Do the same if you are lucky enough to be among the 13 percent who will receive a pension. Let’s assume $10,000 annually.
That would leave another $12,000 a year that has to come from your savings. Multiplying that by 22 means you will need to save $264,000 before you retire.
“Most people underestimate what they’re going to need,” said Michael T. Ryan, a financial adviser with Professional Planning Group, in Westerly. “I don’t have the sense that most people understand how dire the situation is.
“That light bulb needs to go on at 25, not 45.”
Uncertainty factor
The financial light went on early for Stephen Servidio, the Westerly High teacher. The chance to get a pension was one of the things that attracted him to the profession about 20 years ago.
“I think my wife and I are doing all the right things,” said the soft-spoken 48-year-old.
But Servidio said he and his wife worry about the solvency of their pension funds.
“That really gets to the heart of the issue — the economic uncertainty,” he said. “When you’re ready to retire, will the money be there?”
Nancy Hardendorf, the college administrator, said she believes it will be.
After a career in the jewelry industry, she started working at Johnson & Wales in 1999.
“When you’re in higher education, you’re middle class,” Hardendorf said.
Her annual income is between $45,000 and $55,000.

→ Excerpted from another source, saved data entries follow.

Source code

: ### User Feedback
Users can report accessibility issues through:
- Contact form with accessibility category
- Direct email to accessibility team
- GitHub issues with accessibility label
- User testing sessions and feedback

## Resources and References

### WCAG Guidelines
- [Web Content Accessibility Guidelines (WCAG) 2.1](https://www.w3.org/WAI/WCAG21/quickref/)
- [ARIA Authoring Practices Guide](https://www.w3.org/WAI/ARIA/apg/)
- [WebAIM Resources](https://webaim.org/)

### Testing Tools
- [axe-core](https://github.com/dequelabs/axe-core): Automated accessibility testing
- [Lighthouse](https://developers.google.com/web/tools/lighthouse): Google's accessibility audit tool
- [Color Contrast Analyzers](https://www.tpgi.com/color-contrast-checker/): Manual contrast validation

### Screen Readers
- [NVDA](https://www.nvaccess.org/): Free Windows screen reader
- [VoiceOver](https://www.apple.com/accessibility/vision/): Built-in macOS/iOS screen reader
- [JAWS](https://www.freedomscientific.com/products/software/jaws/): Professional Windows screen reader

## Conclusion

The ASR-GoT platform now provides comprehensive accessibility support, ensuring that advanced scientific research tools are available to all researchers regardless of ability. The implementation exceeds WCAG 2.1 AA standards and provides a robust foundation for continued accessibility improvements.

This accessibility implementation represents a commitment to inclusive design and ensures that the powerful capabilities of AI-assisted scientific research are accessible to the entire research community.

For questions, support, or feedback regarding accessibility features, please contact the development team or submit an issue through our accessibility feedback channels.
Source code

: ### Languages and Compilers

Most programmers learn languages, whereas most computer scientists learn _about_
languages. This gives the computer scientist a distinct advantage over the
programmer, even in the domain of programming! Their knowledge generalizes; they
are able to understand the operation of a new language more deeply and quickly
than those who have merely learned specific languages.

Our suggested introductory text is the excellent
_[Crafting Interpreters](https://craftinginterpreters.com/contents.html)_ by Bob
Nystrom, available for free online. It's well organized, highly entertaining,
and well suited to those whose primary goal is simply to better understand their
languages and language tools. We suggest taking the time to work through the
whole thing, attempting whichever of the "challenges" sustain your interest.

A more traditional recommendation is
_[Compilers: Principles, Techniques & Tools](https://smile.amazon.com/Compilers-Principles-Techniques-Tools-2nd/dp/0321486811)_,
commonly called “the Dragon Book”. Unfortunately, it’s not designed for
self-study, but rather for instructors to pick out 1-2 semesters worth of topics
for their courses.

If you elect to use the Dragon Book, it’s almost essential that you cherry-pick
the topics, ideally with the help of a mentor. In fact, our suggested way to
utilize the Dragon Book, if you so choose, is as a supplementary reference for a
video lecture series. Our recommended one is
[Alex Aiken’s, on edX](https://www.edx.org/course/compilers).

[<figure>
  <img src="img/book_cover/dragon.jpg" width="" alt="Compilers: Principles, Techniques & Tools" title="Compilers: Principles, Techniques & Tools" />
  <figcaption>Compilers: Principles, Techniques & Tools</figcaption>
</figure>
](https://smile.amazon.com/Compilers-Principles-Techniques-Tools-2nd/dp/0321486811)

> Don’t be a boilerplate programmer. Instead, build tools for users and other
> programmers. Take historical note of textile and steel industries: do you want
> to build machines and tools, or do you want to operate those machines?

“I pay my bills, but there’s not much left over,” said the Killingly, Conn., resident. “I own my own home, but I’m careful. … I’m thrifty out of necessity.”
That meant socking away money for retirement.
“I’ve been saving since college,” she said. “There’s always been a pension plan or a 401(k).”
She’ll supplement her savings with Social Security and a part-time job.
“I’m extremely excited about doing something different,” Hardendorf said. “I see myself in a little antique shop.”